**What you have to do:**
The records below must be reproduced in full and without error.

<<<<

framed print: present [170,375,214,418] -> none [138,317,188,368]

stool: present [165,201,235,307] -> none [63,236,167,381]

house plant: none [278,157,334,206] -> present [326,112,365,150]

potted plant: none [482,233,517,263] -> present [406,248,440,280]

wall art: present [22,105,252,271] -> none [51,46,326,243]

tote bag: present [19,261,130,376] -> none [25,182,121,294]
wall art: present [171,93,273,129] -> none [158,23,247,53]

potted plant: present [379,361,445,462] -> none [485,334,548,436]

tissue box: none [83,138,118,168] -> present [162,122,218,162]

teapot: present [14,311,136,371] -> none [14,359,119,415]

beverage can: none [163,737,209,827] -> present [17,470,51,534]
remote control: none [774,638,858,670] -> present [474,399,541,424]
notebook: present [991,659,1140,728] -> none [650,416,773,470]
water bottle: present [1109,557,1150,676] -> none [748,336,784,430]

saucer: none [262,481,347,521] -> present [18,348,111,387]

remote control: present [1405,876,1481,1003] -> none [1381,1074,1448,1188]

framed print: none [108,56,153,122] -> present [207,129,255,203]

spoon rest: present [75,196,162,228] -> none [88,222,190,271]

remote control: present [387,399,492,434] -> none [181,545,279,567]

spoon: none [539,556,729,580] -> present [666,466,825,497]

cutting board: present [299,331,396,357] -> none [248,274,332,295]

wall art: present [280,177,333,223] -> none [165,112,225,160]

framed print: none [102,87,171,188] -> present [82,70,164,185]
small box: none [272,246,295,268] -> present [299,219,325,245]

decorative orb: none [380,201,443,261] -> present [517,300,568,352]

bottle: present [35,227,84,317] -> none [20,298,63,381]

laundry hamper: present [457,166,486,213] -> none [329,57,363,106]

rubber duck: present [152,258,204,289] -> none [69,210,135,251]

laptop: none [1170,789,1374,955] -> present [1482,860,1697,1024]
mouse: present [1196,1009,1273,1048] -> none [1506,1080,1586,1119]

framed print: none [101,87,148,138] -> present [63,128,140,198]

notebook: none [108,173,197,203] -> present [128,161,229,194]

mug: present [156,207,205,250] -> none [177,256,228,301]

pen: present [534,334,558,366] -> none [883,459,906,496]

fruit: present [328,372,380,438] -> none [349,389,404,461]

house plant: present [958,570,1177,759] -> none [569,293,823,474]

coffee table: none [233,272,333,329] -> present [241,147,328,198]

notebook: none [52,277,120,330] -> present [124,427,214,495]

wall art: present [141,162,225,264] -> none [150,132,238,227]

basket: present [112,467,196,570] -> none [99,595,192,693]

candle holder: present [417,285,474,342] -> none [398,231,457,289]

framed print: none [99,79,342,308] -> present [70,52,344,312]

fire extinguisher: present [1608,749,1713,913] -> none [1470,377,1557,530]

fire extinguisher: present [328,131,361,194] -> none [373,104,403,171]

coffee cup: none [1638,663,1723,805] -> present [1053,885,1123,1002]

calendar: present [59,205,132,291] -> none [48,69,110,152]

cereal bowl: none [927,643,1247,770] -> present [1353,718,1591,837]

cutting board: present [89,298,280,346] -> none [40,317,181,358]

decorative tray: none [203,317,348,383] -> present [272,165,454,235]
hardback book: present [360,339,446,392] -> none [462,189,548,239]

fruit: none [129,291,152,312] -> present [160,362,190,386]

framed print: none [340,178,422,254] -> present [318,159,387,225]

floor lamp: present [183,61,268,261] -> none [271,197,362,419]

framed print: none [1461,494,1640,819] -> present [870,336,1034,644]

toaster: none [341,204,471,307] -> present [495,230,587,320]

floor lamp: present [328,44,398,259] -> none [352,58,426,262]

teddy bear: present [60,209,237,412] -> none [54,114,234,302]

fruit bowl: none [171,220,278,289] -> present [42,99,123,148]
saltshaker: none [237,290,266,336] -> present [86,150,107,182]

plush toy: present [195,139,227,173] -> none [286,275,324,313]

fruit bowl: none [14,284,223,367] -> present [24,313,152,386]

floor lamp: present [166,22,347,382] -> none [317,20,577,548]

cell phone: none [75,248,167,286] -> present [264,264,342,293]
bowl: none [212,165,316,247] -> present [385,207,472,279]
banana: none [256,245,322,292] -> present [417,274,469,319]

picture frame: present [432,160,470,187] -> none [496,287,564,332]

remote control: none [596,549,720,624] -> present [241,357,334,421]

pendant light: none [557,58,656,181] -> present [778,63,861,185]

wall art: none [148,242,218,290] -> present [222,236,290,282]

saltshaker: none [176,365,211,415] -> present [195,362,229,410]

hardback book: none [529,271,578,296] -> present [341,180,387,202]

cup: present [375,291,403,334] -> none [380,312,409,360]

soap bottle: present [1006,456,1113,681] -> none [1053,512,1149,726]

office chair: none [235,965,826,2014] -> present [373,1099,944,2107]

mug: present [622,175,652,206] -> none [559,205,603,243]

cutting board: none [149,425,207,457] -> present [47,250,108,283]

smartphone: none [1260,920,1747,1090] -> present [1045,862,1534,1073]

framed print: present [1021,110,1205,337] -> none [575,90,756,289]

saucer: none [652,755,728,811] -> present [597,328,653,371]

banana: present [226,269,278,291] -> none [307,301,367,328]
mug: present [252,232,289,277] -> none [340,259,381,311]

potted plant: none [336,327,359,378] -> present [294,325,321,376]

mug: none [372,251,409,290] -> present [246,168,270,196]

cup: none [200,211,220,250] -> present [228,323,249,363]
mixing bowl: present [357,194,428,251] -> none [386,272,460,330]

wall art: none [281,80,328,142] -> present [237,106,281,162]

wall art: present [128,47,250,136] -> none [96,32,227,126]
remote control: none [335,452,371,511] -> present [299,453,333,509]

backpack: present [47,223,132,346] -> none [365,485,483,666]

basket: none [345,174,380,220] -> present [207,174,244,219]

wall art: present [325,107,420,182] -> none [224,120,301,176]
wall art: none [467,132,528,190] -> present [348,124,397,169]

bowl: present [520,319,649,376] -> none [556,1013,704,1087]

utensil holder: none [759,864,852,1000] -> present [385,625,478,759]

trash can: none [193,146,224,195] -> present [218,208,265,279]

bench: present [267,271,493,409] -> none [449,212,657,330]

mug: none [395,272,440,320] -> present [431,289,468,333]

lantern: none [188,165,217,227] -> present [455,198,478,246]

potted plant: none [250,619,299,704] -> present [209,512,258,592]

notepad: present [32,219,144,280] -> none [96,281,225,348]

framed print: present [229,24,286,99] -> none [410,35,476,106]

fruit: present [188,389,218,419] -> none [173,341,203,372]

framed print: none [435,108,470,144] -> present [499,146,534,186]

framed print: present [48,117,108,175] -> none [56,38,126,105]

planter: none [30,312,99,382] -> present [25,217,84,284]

>>>>

**Solution for this exercise:**
framed print: present [170,375,214,418] -> none [138,317,188,368]

stool: present [165,201,235,307] -> none [63,236,167,381]

house plant: none [278,157,334,206] -> present [326,112,365,150]

potted plant: none [482,233,517,263] -> present [406,248,440,280]

wall art: present [22,105,252,271] -> none [51,46,326,243]

tote bag: present [19,261,130,376] -> none [25,182,121,294]
wall art: present [171,93,273,129] -> none [158,23,247,53]

potted plant: present [379,361,445,462] -> none [485,334,548,436]

tissue box: none [83,138,118,168] -> present [162,122,218,162]

teapot: present [14,311,136,371] -> none [14,359,119,415]

beverage can: none [163,737,209,827] -> present [17,470,51,534]
remote control: none [774,638,858,670] -> present [474,399,541,424]
notebook: present [991,659,1140,728] -> none [650,416,773,470]
water bottle: present [1109,557,1150,676] -> none [748,336,784,430]

saucer: none [262,481,347,521] -> present [18,348,111,387]

remote control: present [1405,876,1481,1003] -> none [1381,1074,1448,1188]

framed print: none [108,56,153,122] -> present [207,129,255,203]

spoon rest: present [75,196,162,228] -> none [88,222,190,271]

remote control: present [387,399,492,434] -> none [181,545,279,567]

spoon: none [539,556,729,580] -> present [666,466,825,497]

cutting board: present [299,331,396,357] -> none [248,274,332,295]

wall art: present [280,177,333,223] -> none [165,112,225,160]

framed print: none [102,87,171,188] -> present [82,70,164,185]
small box: none [272,246,295,268] -> present [299,219,325,245]

decorative orb: none [380,201,443,261] -> present [517,300,568,352]

bottle: present [35,227,84,317] -> none [20,298,63,381]

laundry hamper: present [457,166,486,213] -> none [329,57,363,106]

rubber duck: present [152,258,204,289] -> none [69,210,135,251]

laptop: none [1170,789,1374,955] -> present [1482,860,1697,1024]
mouse: present [1196,1009,1273,1048] -> none [1506,1080,1586,1119]

framed print: none [101,87,148,138] -> present [63,128,140,198]

notebook: none [108,173,197,203] -> present [128,161,229,194]

mug: present [156,207,205,250] -> none [177,256,228,301]

pen: present [534,334,558,366] -> none [883,459,906,496]

fruit: present [328,372,380,438] -> none [349,389,404,461]

house plant: present [958,570,1177,759] -> none [569,293,823,474]

coffee table: none [233,272,333,329] -> present [241,147,328,198]

notebook: none [52,277,120,330] -> present [124,427,214,495]

wall art: present [141,162,225,264] -> none [150,132,238,227]

basket: present [112,467,196,570] -> none [99,595,192,693]

candle holder: present [417,285,474,342] -> none [398,231,457,289]

framed print: none [99,79,342,308] -> present [70,52,344,312]

fire extinguisher: present [1608,749,1713,913] -> none [1470,377,1557,530]

fire extinguisher: present [328,131,361,194] -> none [373,104,403,171]

coffee cup: none [1638,663,1723,805] -> present [1053,885,1123,1002]

calendar: present [59,205,132,291] -> none [48,69,110,152]

cereal bowl: none [927,643,1247,770] -> present [1353,718,1591,837]

cutting board: present [89,298,280,346] -> none [40,317,181,358]

decorative tray: none [203,317,348,383] -> present [272,165,454,235]
hardback book: present [360,339,446,392] -> none [462,189,548,239]

fruit: none [129,291,152,312] -> present [160,362,190,386]

framed print: none [340,178,422,254] -> present [318,159,387,225]

floor lamp: present [183,61,268,261] -> none [271,197,362,419]

framed print: none [1461,494,1640,819] -> present [870,336,1034,644]

toaster: none [341,204,471,307] -> present [495,230,587,320]

floor lamp: present [328,44,398,259] -> none [352,58,426,262]

teddy bear: present [60,209,237,412] -> none [54,114,234,302]

fruit bowl: none [171,220,278,289] -> present [42,99,123,148]
saltshaker: none [237,290,266,336] -> present [86,150,107,182]

plush toy: present [195,139,227,173] -> none [286,275,324,313]

fruit bowl: none [14,284,223,367] -> present [24,313,152,386]

floor lamp: present [166,22,347,382] -> none [317,20,577,548]

cell phone: none [75,248,167,286] -> present [264,264,342,293]
bowl: none [212,165,316,247] -> present [385,207,472,279]
banana: none [256,245,322,292] -> present [417,274,469,319]

picture frame: present [432,160,470,187] -> none [496,287,564,332]

remote control: none [596,549,720,624] -> present [241,357,334,421]

pendant light: none [557,58,656,181] -> present [778,63,861,185]

wall art: none [148,242,218,290] -> present [222,236,290,282]

saltshaker: none [176,365,211,415] -> present [195,362,229,410]

hardback book: none [529,271,578,296] -> present [341,180,387,202]

cup: present [375,291,403,334] -> none [380,312,409,360]

soap bottle: present [1006,456,1113,681] -> none [1053,512,1149,726]

office chair: none [235,965,826,2014] -> present [373,1099,944,2107]

mug: present [622,175,652,206] -> none [559,205,603,243]

cutting board: none [149,425,207,457] -> present [47,250,108,283]

smartphone: none [1260,920,1747,1090] -> present [1045,862,1534,1073]

framed print: present [1021,110,1205,337] -> none [575,90,756,289]

saucer: none [652,755,728,811] -> present [597,328,653,371]

banana: present [226,269,278,291] -> none [307,301,367,328]
mug: present [252,232,289,277] -> none [340,259,381,311]

potted plant: none [336,327,359,378] -> present [294,325,321,376]

mug: none [372,251,409,290] -> present [246,168,270,196]

cup: none [200,211,220,250] -> present [228,323,249,363]
mixing bowl: present [357,194,428,251] -> none [386,272,460,330]

wall art: none [281,80,328,142] -> present [237,106,281,162]

wall art: present [128,47,250,136] -> none [96,32,227,126]
remote control: none [335,452,371,511] -> present [299,453,333,509]

backpack: present [47,223,132,346] -> none [365,485,483,666]

basket: none [345,174,380,220] -> present [207,174,244,219]

wall art: present [325,107,420,182] -> none [224,120,301,176]
wall art: none [467,132,528,190] -> present [348,124,397,169]

bowl: present [520,319,649,376] -> none [556,1013,704,1087]

utensil holder: none [759,864,852,1000] -> present [385,625,478,759]

trash can: none [193,146,224,195] -> present [218,208,265,279]

bench: present [267,271,493,409] -> none [449,212,657,330]

mug: none [395,272,440,320] -> present [431,289,468,333]

lantern: none [188,165,217,227] -> present [455,198,478,246]

potted plant: none [250,619,299,704] -> present [209,512,258,592]

notepad: present [32,219,144,280] -> none [96,281,225,348]

framed print: present [229,24,286,99] -> none [410,35,476,106]

fruit: present [188,389,218,419] -> none [173,341,203,372]

framed print: none [435,108,470,144] -> present [499,146,534,186]

framed print: present [48,117,108,175] -> none [56,38,126,105]

planter: none [30,312,99,382] -> present [25,217,84,284]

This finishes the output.